Checklist pratique (documents à préparer) :

  • Justificatifs de revenus : fiches de paie, contrats de travail, bilans pour indépendants.
  • Relevés bancaires : trois derniers mois, montrant une bonne gestion.
  • Justificatif d’apport : épargne, aide familiale, produits financiers liquides.
  • Dossier du bien : compromis, diagnostics (dont DPE), estimation des travaux.
  • Simulations : comparatif d’offres, durée, assurance, coût total.

Conseils opérationnels : solliciter plusieurs banques et un courtier pour comparer les propositions. Ne pas négliger l’assurance emprunteur : proposer une délégation d’assurance peut réduire significativement le coût total. Vérifier aussi l’opportunité d’un apport complémentaire pour améliorer le taux proposé. Pour les projets impliquant la vente d’un bien existant, examiner la pertinence d’un prêt relais et comparer son coût à la solution d’un crédit-pont ou d’un crédit classique.

Limites : chaque recommandation doit être adaptée au profil. Les plafonds de ressources pour certains dispositifs, les zones d’éligibilité pour la loi Pinel, ou les conditions de prêt relais diffèrent selon les banques et les collectivités. Il est impératif de s’informer localement et de croiser les sources.

Clause de non-conseil :

Ce contenu est informatif et journalistique. Il ne constitue pas un conseil financier, fiscal ou juridique. Vérifiez votre situation personnelle avec un professionnel habilité (notaire, avocat fiscaliste, courtier, conseiller en gestion de patrimoine).

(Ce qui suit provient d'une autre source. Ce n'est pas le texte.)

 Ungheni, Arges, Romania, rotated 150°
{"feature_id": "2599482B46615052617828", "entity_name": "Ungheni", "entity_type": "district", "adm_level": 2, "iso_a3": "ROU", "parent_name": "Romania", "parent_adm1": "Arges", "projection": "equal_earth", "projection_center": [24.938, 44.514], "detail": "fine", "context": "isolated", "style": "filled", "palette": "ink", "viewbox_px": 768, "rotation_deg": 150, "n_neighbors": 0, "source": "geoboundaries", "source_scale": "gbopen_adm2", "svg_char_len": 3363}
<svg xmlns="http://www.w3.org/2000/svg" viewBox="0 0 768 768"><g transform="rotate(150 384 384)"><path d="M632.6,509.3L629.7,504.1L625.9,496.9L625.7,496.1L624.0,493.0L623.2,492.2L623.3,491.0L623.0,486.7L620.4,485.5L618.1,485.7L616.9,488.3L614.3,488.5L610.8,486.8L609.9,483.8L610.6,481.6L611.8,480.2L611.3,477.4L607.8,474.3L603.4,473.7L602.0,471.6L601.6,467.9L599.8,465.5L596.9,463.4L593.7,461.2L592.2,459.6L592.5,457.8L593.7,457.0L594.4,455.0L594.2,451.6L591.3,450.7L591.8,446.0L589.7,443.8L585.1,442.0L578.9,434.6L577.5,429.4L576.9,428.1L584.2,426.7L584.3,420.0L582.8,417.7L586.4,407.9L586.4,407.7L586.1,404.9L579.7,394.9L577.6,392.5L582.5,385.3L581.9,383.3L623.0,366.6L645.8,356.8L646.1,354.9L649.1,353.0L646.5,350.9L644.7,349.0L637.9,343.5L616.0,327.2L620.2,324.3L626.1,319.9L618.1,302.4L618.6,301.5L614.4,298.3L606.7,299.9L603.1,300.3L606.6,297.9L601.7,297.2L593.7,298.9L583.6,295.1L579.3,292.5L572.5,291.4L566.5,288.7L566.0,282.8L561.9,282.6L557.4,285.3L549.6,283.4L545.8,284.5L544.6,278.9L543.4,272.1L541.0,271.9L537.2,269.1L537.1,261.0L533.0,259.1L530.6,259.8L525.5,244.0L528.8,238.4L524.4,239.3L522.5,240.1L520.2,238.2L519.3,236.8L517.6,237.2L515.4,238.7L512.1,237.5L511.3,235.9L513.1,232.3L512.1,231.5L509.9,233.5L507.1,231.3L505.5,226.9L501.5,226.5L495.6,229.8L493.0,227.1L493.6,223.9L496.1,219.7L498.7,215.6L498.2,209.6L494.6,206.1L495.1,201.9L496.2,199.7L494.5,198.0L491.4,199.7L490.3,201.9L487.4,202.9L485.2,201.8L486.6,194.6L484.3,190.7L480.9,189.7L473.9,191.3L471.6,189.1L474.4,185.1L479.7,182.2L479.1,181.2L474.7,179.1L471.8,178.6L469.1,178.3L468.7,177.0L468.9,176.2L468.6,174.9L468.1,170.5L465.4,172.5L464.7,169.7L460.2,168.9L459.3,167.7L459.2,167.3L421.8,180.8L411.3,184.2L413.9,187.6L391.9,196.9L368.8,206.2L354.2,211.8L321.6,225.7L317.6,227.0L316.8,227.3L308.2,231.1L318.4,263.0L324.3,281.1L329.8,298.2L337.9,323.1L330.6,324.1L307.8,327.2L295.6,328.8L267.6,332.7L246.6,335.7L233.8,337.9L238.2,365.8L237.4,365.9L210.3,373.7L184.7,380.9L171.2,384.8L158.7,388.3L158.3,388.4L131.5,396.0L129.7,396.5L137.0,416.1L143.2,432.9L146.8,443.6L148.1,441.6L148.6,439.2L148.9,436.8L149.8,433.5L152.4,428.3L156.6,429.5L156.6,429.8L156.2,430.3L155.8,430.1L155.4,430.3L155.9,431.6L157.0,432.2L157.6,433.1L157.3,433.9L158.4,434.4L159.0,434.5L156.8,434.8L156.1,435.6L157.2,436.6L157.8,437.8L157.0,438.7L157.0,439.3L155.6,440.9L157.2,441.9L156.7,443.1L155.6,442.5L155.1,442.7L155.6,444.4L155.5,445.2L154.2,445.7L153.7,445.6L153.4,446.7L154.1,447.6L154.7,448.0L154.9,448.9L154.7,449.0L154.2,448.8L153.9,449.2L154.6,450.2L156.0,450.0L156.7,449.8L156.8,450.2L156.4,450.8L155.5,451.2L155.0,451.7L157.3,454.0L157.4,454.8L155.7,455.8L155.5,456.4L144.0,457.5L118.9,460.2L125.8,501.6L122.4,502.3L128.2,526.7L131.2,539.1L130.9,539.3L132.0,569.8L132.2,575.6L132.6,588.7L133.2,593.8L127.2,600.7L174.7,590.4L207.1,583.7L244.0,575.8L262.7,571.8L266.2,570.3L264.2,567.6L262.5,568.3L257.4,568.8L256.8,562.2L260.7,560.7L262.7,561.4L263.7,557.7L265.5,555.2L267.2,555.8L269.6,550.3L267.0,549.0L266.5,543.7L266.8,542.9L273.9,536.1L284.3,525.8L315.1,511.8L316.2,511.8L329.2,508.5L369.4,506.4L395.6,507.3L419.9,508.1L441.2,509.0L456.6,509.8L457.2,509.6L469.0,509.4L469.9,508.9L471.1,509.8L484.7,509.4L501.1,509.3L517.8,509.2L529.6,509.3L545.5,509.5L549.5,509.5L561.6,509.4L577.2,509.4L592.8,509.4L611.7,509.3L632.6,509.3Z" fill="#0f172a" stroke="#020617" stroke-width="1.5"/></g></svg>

Impact concret pour l’emprunteur : en combinant préparation, comparaison et anticipation des signaux, il est possible d’optimiser les conditions de son prêt. Insight final : la vigilance sur les détails (assurance, durée, apports) fait souvent la différence.

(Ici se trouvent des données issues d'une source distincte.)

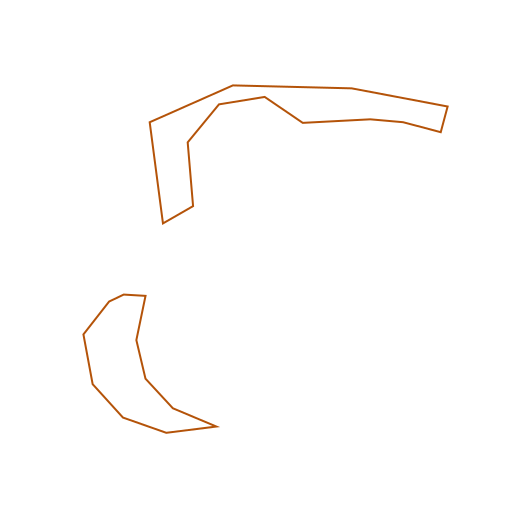 outline of Cocos (Keeling) Islands, rotated 105°
{"feature_id": "IOA-1928", "entity_name": "Cocos (Keeling) Islands", "entity_type": "Province", "adm_level": 1, "iso_a3": "IOA", "parent_name": "Indian Ocean Territories", "parent_adm1": "", "projection": "albers", "projection_center": [96.87, -12.163], "detail": "fine", "context": "isolated", "style": "outline", "palette": "amber", "viewbox_px": 512, "rotation_deg": 105, "n_neighbors": 0, "source": "natural_earth", "source_scale": "10m", "svg_char_len": 473}
<svg xmlns="http://www.w3.org/2000/svg" viewBox="0 0 512 512"><g transform="rotate(105 256 256)"><path d="M224.1,329.7L248.6,354.3L154.3,393.3L97.2,322.5L69.3,207.0L62.0,109.6L88.6,109.6L88.7,148.6L94.4,181.0L115.3,245.3L100.1,288.8L119.1,331.0L163.9,351.4L224.1,329.7ZM376.4,402.4L338.0,386.1L327.5,373.8L323.1,352.4L368.2,349.8L403.1,331.0L424.6,296.9L431.0,250.2L450.0,296.9L446.5,342.7L422.1,380.6L376.4,402.4Z" fill="none" stroke="#b45309" stroke-width="2"/></g></svg>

Alt text: illustration représentant une checklist pour préparer un dossier de demande de prêt immobilier en décembre 2024

Ce qu’il faut retenir pour emprunter en décembre 2024

  • Stabilisation des taux immobilier : signe positif mais à analyser avec les prix locaux et la durée du prêt.
  • Importance du dossier : apport, stabilité des revenus et assurance influencent fortement les conditions de prêt.
  • Différences territoriales : grandes métropoles, périurbain, rural présentent des risques et opportunités distincts.
  • Montages financiers : prêt relais, PTZ, dispositifs fiscaux (Pinel, LMNP) peuvent améliorer la faisabilité sous conditions.
  • Retours terrain : courtiers et notaires confirment la sélectivité accrue des banques pour certains profils.
  • Préparation opérationnelle : constituer un dossier complet et comparer plusieurs offres reste essentiel.

Alt text: image récapitulative des points clés à retenir sur les taux immobilier en décembre 2024

Comment suivre l’évolution des taux immobilier en temps réel ?

Consulter régulièrement les publications de la Banque de France, les baromètres des notaires et des organismes professionnels (FNAIM, courtiers). Comparer les offres de plusieurs banques et surveiller les communications des établissements sur les conditions de prêt.

Le prêt relais est-il adapté à tous les projets ?

Le prêt relais convient lorsqu’il y a une forte probabilité de vente du bien existant dans un délai court. Il nécessite un apport solide et une évaluation prudente des conditions (taux, durée, commission). Comparer avec d’autres options financières est conseillé.

Quels dispositifs fiscaux peuvent améliorer la rentabilité d’un investissement ?

La loi Pinel (pour le neuf), le statut LMNP (location meublée non professionnelle) et le déficit foncier sont des outils possibles. Leur pertinence dépend de la zone, du montant d’achat, des plafonds de loyers et de la durée d’engagement. Vérifier l’éligibilité et simuler les effets fiscaux est indispensable.

Faut-il privilégier l’allongement de la durée pour réduire la mensualité ?

Allonger la durée réduit la mensualité mais augmente le coût total du crédit. C’est une option pertinente si l’objectif est d’améliorer l’accession à la propriété sans compromettre la soutenabilité financière. Comparer plusieurs scénarios reste la meilleure pratique.